In his Findings and Recommendation, Judge Juba, without the benefit of the decisions in Schnitzer and Lampros, recommended compelled arbitration of claims arising under § 10(b) of the 1934 Act. However, the rule in this district, as stated in Schnitzer and followed in Lampros, controls. I do not adopt the Findings and Recommendation and hold that claims under the Securities and Exchange Act of 1934 are not arbitrable. Defendants’ motion to compel arbitration is denied. I have also considered defendants’ alternative motion to dismiss and deny that motion. Plaintiffs have alleged sufficient facts in their complaint to support a claim under both § 10(b) and RICO.
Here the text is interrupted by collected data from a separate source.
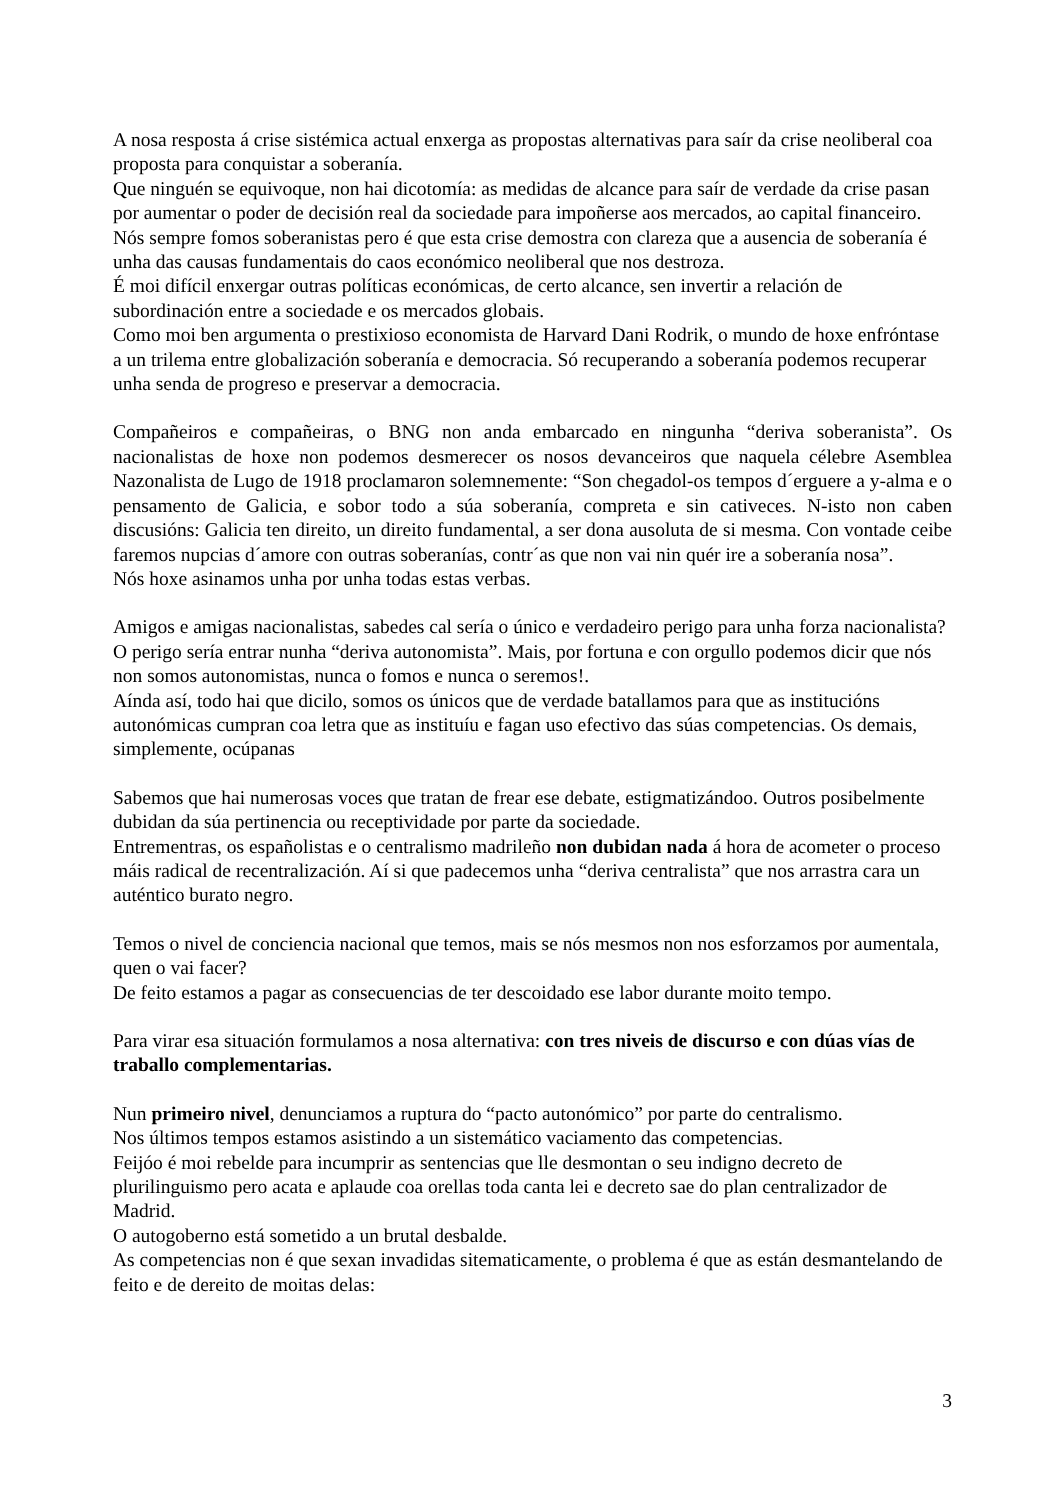A nosa resposta á crise sistémica actual enxerga as propostas alternativas para saír da crise neoliberal coa proposta para conquistar a soberanía.
Que ninguén se equivoque, non hai dicotomía: as medidas de alcance para saír de verdade da crise pasan por aumentar o poder de decisión real da sociedade para impoñerse aos mercados, ao capital financeiro.
Nós sempre fomos soberanistas pero é que esta crise demostra con clareza que a ausencia de soberanía é unha das causas fundamentais do caos económico neoliberal que nos destroza.
É moi difícil enxergar outras políticas económicas, de certo alcance, sen invertir a relación de subordinación entre a sociedade e os mercados globais.
Como moi ben argumenta o prestixioso economista de Harvard Dani Rodrik, o mundo de hoxe enfróntase a un trilema entre globalización soberanía e democracia. Só recuperando a soberanía podemos recuperar unha senda de progreso e preservar a democracia.
Compañeiros e compañeiras, o BNG non anda embarcado en ningunha “deriva soberanista”. Os nacionalistas de hoxe non podemos desmerecer os nosos devanceiros que naquela célebre Asemblea Nazonalista de Lugo de 1918 proclamaron solemnemente: “Son chegadol-os tempos d´erguere a y-alma e o pensamento de Galicia, e sobor todo a súa soberanía, compreta e sin cativeces. N-isto non caben discusións: Galicia ten direito, un direito fundamental, a ser dona ausoluta de si mesma. Con vontade ceibe faremos nupcias d´amore con outras soberanías, contr´as que non vai nin quér ire a soberanía nosa”.
Nós hoxe asinamos unha por unha todas estas verbas.
Amigos e amigas nacionalistas, sabedes cal sería o único e verdadeiro perigo para unha forza nacionalista? O perigo sería entrar nunha “deriva autonomista”. Mais, por fortuna e con orgullo podemos dicir que nós non somos autonomistas, nunca o fomos e nunca o seremos!.
Aínda así, todo hai que dicilo, somos os únicos que de verdade batallamos para que as institucións autonómicas cumpran coa letra que as instituíu e fagan uso efectivo das súas competencias. Os demais, simplemente, ocúpanas
Sabemos que hai numerosas voces que tratan de frear ese debate, estigmatizándoo. Outros posibelmente dubidan da súa pertinencia ou receptividade por parte da sociedade.
Entrementras, os españolistas e o centralismo madrileño non dubidan nada á hora de acometer o proceso máis radical de recentralización. Aí si que padecemos unha “deriva centralista” que nos arrastra cara un auténtico burato negro.
Temos o nivel de conciencia nacional que temos, mais se nós mesmos non nos esforzamos por aumentala, quen o vai facer?
De feito estamos a pagar as consecuencias de ter descoidado ese labor durante moito tempo.
Para virar esa situación formulamos a nosa alternativa: con tres niveis de discurso e con dúas vías de traballo complementarias.
Nun primeiro nivel, denunciamos a ruptura do “pacto autonómico” por parte do centralismo.
Nos últimos tempos estamos asistindo a un sistemático vaciamento das competencias.
Feijóo é moi rebelde para incumprir as sentencias que lle desmontan o seu indigno decreto de plurilinguismo pero acata e aplaude coa orellas toda canta lei e decreto sae do plan centralizador de Madrid.
O autogoberno está sometido a un brutal desbalde.
As competencias non é que sexan invadidas sitematicamente, o problema é que as están desmantelando de feito e de dereito de moitas delas:
3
. The "Customer Agreement” contained the following provision:

Any controversy between Smith Barney and me arising out of or relating to this contract or the breach thereof, shall be settled by arbitration____ The award of the arbitrator, or of a majority of them, shall be final, and judgment upon the award rendered may be entered in any court, state or federal, having jurisdiction. The federal securities laws provide that agreements may not bind persons to waive compliance with any provision of the federal securities laws. Therefore, nothing in this paragraph shall in any way constitute a waiver or limitation of any rights which the undersigned may have under federal securities laws.